Thanks for the really nice work on this PR, it is in super great shape 😁
I wrote a lot of comments, but they are kind of all in the same vein of:
I think you know what this does, and I think it works the way you think it works, but I think you could spend more time reading and writing it so that the file exists as an "act of communication"- the code is not only about doing what it is supposed to do, but also about taking a reader on a journey of what decisions you made and why.
Secondly, I think this PR currently assumes no branches in the duplicated region? and I think it would be nice to support that before merging 😁 Also duplicated regions which have additional input beyond the one we will eventually do data prediction on, so theyre not replaced with constants, just branched to their consumers in the different bbs based on which bb executes from the comparisons?

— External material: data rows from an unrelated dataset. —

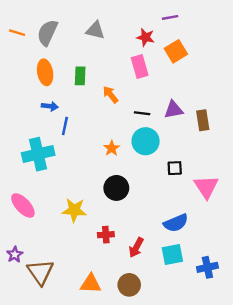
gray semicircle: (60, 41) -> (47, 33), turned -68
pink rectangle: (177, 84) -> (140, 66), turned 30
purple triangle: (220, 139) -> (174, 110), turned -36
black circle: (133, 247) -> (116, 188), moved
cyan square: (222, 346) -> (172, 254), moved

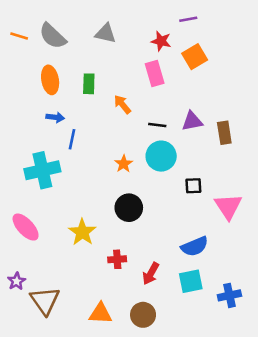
gray semicircle: (47, 33) -> (53, 36), turned -72
yellow star: (74, 210) -> (82, 232), turned 30

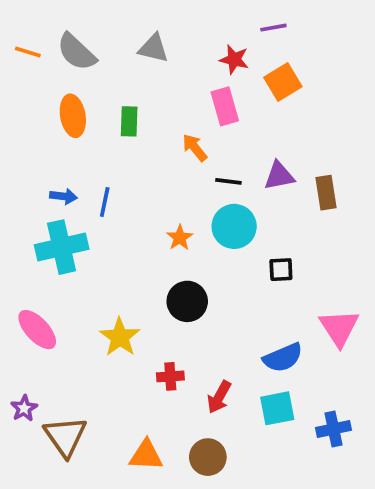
orange arrow: (122, 104) -> (195, 148), moved
blue arrow: (55, 117) -> (63, 196), moved
pink triangle: (228, 206) -> (339, 328), moved

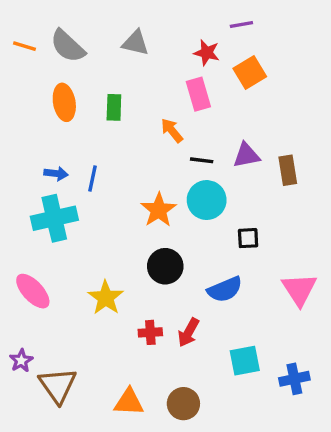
orange star: (180, 238) -> (159, 210), size x1.5
blue semicircle: (283, 358) -> (225, 289), moved
red arrow: (219, 397) -> (188, 332), moved

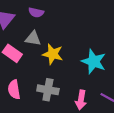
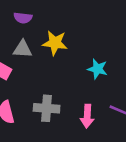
yellow star: (53, 54) -> (55, 43), moved
cyan star: (94, 61) -> (97, 69), size x0.7

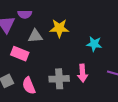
purple semicircle: (23, 18) -> (25, 14), moved
pink arrow: (87, 116) -> (83, 73), moved

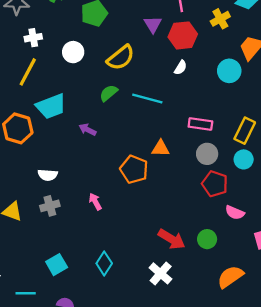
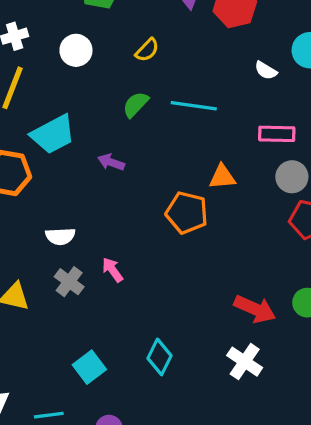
yellow semicircle: (121, 58) -> (147, 50), size x0.6
white semicircle: (181, 68) -> (266, 70), moved, turned 96
pink arrow: (95, 201) -> (112, 270), moved
gray cross: (50, 206) -> (69, 282), turned -30

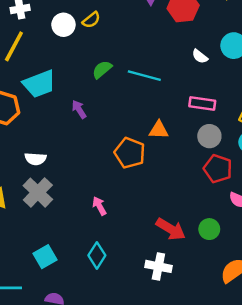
yellow semicircle: (147, 50) -> (91, 20), moved
purple arrow: (111, 162) -> (79, 109), turned 30
pink arrow: (112, 270) -> (99, 206), moved
gray cross: (69, 282) -> (38, 193), size x1.4
white cross: (245, 362) -> (158, 266), turned -30

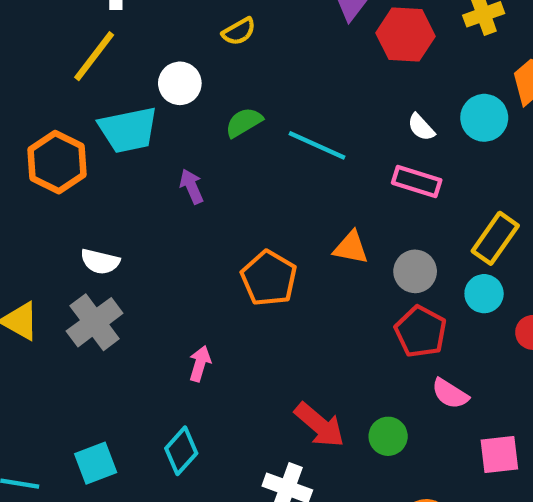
white circle: (63, 25) -> (180, 83), moved
pink rectangle: (202, 103) -> (417, 181), moved
orange triangle: (159, 130) -> (351, 248), moved
pink arrow: (99, 206) -> (200, 364), turned 36
cyan square: (45, 257) -> (96, 463), moved

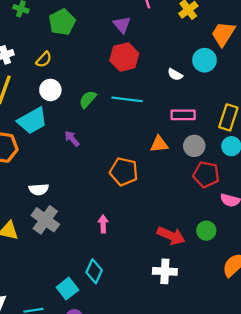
yellow semicircle: (239, 31) -> (44, 59), moved
red hexagon: (406, 35) -> (124, 57), moved
pink rectangle: (417, 181) -> (183, 115), moved
cyan diamond: (181, 451) -> (94, 271), moved

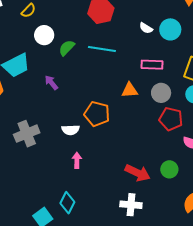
cyan circle: (204, 60) -> (170, 29), moved
white circle: (50, 90) -> (44, 35), moved
white semicircle: (39, 189) -> (71, 130), moved
gray cross: (45, 220) -> (27, 134), moved, turned 30

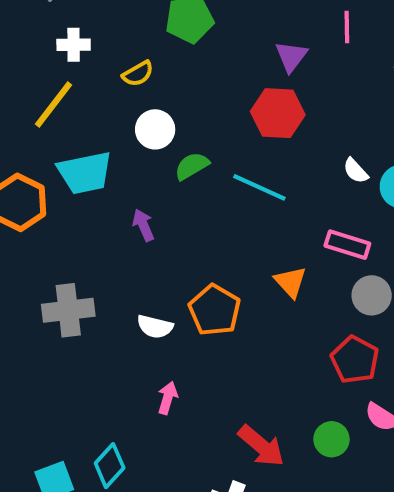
orange triangle: (130, 90) -> (290, 282), turned 36
gray circle: (161, 93) -> (372, 295), moved
pink arrow: (77, 160) -> (168, 398), moved
green circle: (169, 169) -> (332, 439), moved

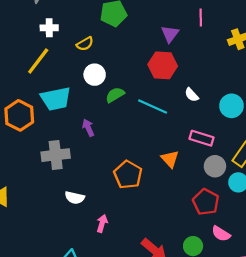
white semicircle: (356, 171) -> (192, 95), moved
gray cross: (68, 310) -> (56, 155), moved
white semicircle: (155, 327) -> (75, 198), moved

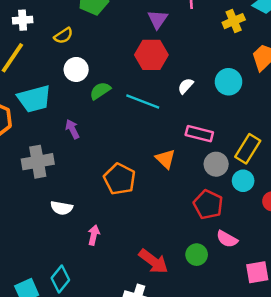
white semicircle: (192, 95) -> (186, 86), turned 88
cyan circle: (232, 106) -> (229, 82), moved

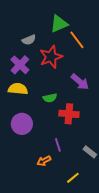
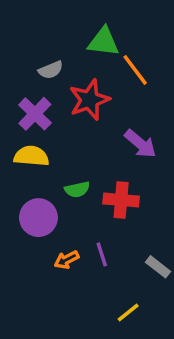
green triangle: (59, 24) -> (103, 42), turned 30
green semicircle: (50, 98) -> (77, 189), moved
orange arrow: (44, 161) -> (67, 260), moved

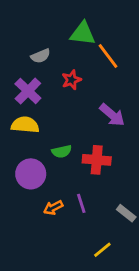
red star: (89, 100) -> (71, 80), size x0.6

Let me know about any questions or concerns you have, I will maybe write more later but I think this is plently for you to get started with in terms of building a narrative in the code files 😁
The Pipeline Duplication Pass duplicates specific program paths with hardcoded constants. By using pragmas, you can specify a variable that frequently holds a specific value. The pass then generates an additional parallel path in the pipeline where that variable is treated as a constant.